## Your assignment
Write out exactly the lines from the one containing "pinky pip: (840, 900)" through the last line of the records below, and no others.

··· Record set

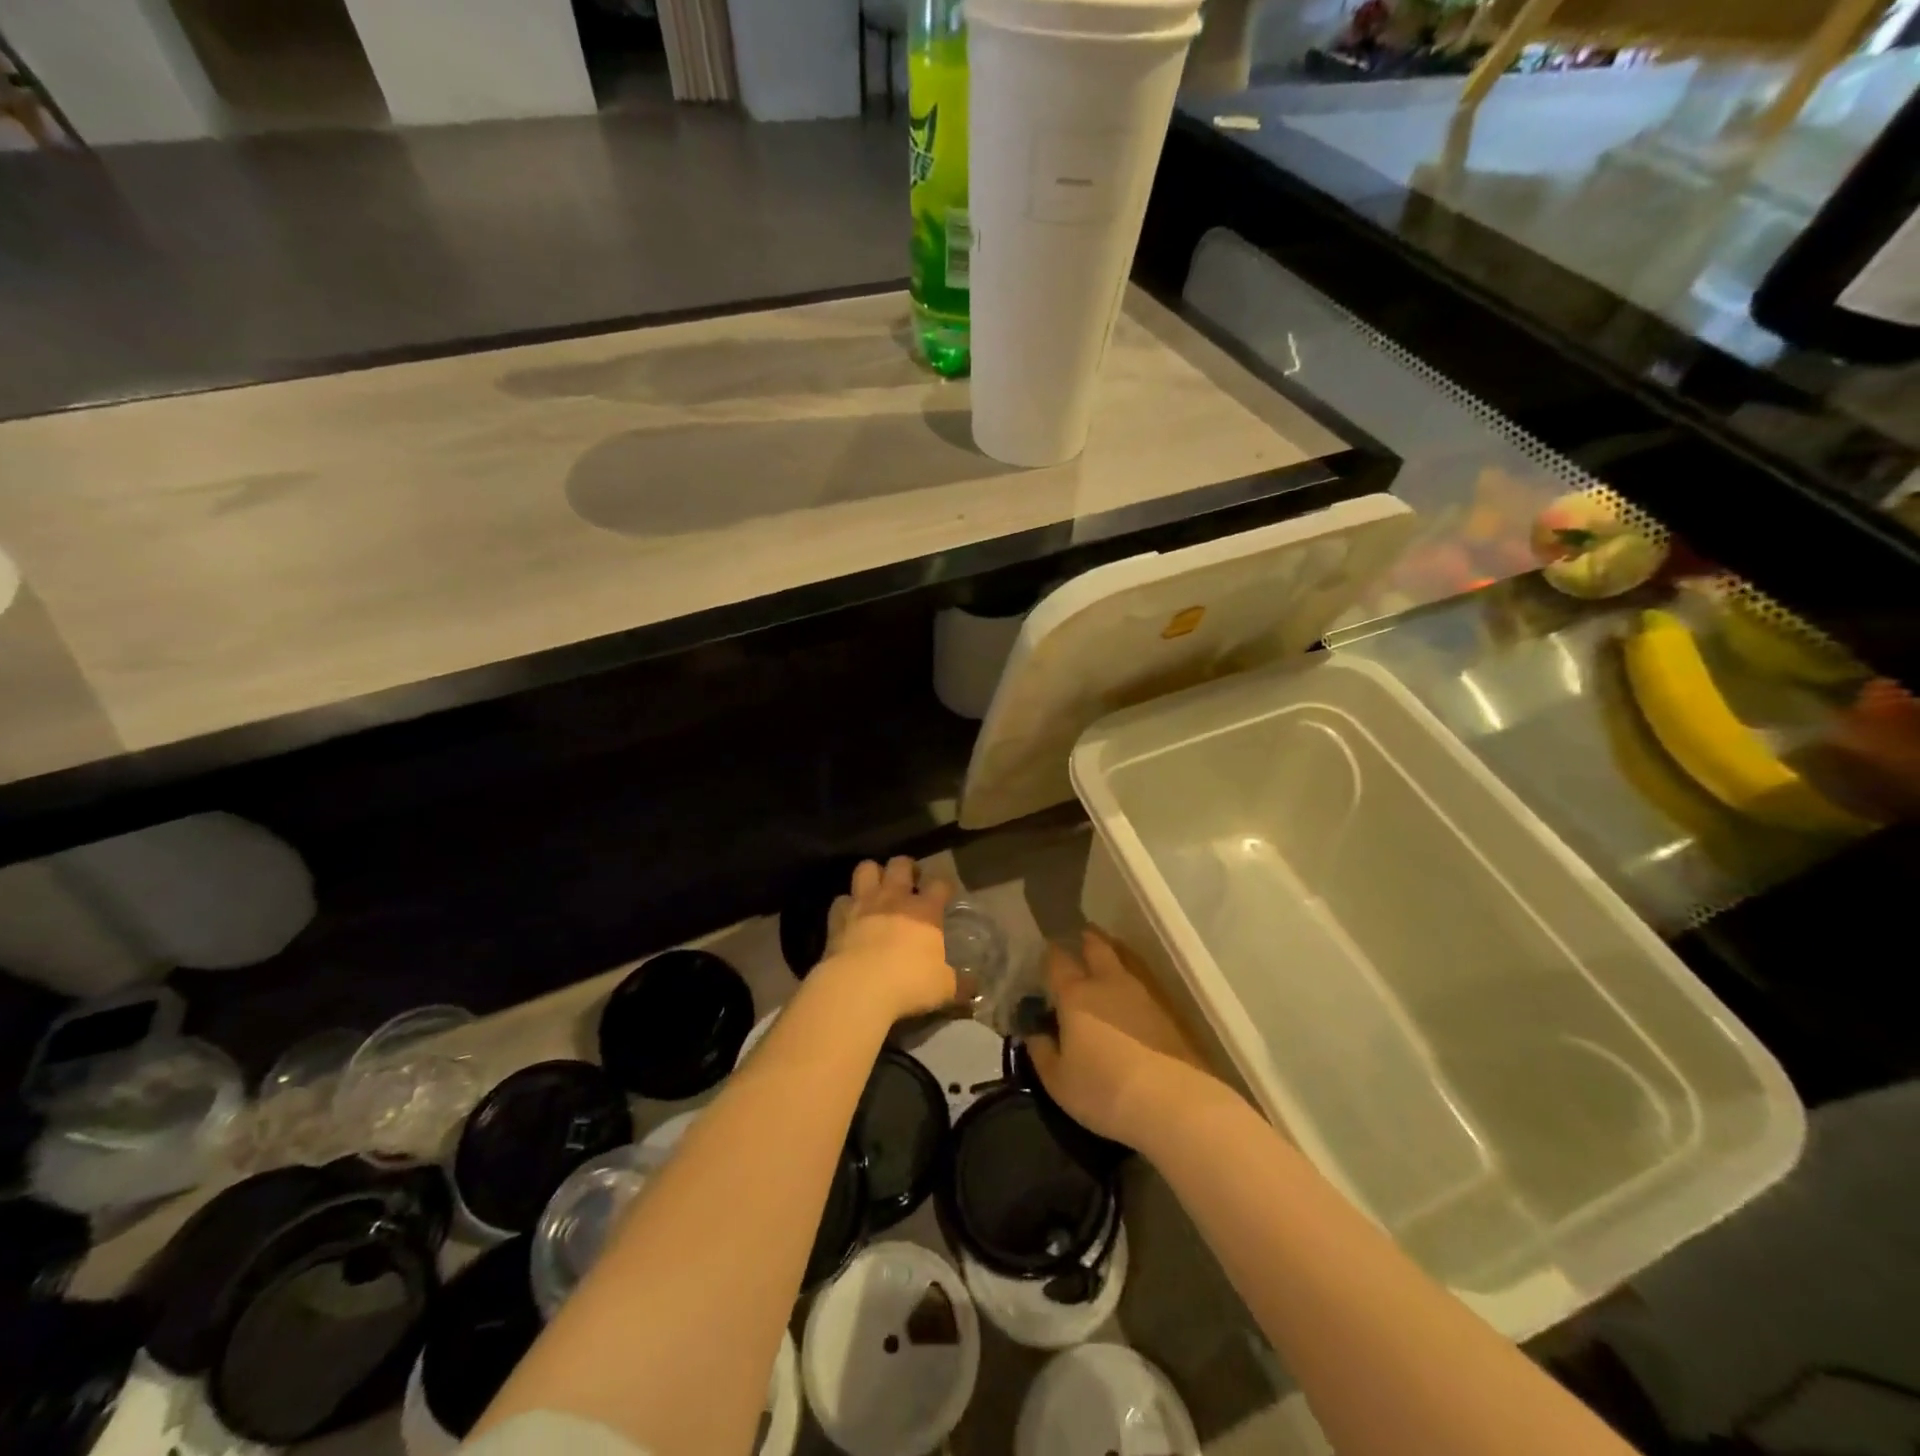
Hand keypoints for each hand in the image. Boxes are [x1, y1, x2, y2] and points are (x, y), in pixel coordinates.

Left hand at [819, 857, 956, 1023]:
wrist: (857, 987)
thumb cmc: (908, 983)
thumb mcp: (944, 988)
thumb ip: (959, 984)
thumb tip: (974, 988)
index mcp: (925, 910)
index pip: (940, 883)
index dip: (944, 885)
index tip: (946, 893)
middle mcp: (894, 898)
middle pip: (900, 864)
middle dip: (906, 868)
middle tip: (910, 882)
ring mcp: (863, 904)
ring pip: (866, 869)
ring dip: (873, 874)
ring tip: (877, 888)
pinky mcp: (837, 917)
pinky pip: (840, 900)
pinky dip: (846, 905)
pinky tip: (850, 916)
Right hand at [1025, 927, 1214, 1147]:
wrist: (1169, 1101)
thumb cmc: (1102, 1090)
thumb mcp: (1058, 1081)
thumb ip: (1041, 1053)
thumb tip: (1034, 1035)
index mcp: (1075, 995)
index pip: (1058, 962)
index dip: (1050, 954)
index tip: (1046, 952)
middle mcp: (1107, 985)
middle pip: (1097, 948)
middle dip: (1087, 940)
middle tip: (1081, 937)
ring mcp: (1141, 996)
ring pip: (1123, 965)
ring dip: (1111, 960)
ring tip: (1104, 966)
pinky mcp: (1166, 1014)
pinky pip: (1141, 989)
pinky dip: (1129, 988)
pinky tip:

······

## Answer below
pinky pip: (840, 900)
pinky dip: (846, 905)
pinky tip: (850, 916)
Right hand at [1025, 927, 1214, 1147]:
wrist: (1169, 1101)
thumb cmc: (1102, 1090)
thumb mcp: (1058, 1081)
thumb ip: (1041, 1053)
thumb tip: (1034, 1035)
index mcp: (1075, 995)
index pip: (1058, 962)
index dip: (1050, 954)
index tip: (1046, 952)
middle mcp: (1107, 985)
middle pip: (1097, 948)
middle dip: (1087, 940)
middle tip: (1081, 937)
ring mcp: (1141, 996)
ring pip: (1123, 965)
ring dip: (1111, 960)
ring tip: (1104, 966)
pinky mcp: (1166, 1014)
pinky pip: (1141, 989)
pinky dip: (1129, 988)
pinky tip:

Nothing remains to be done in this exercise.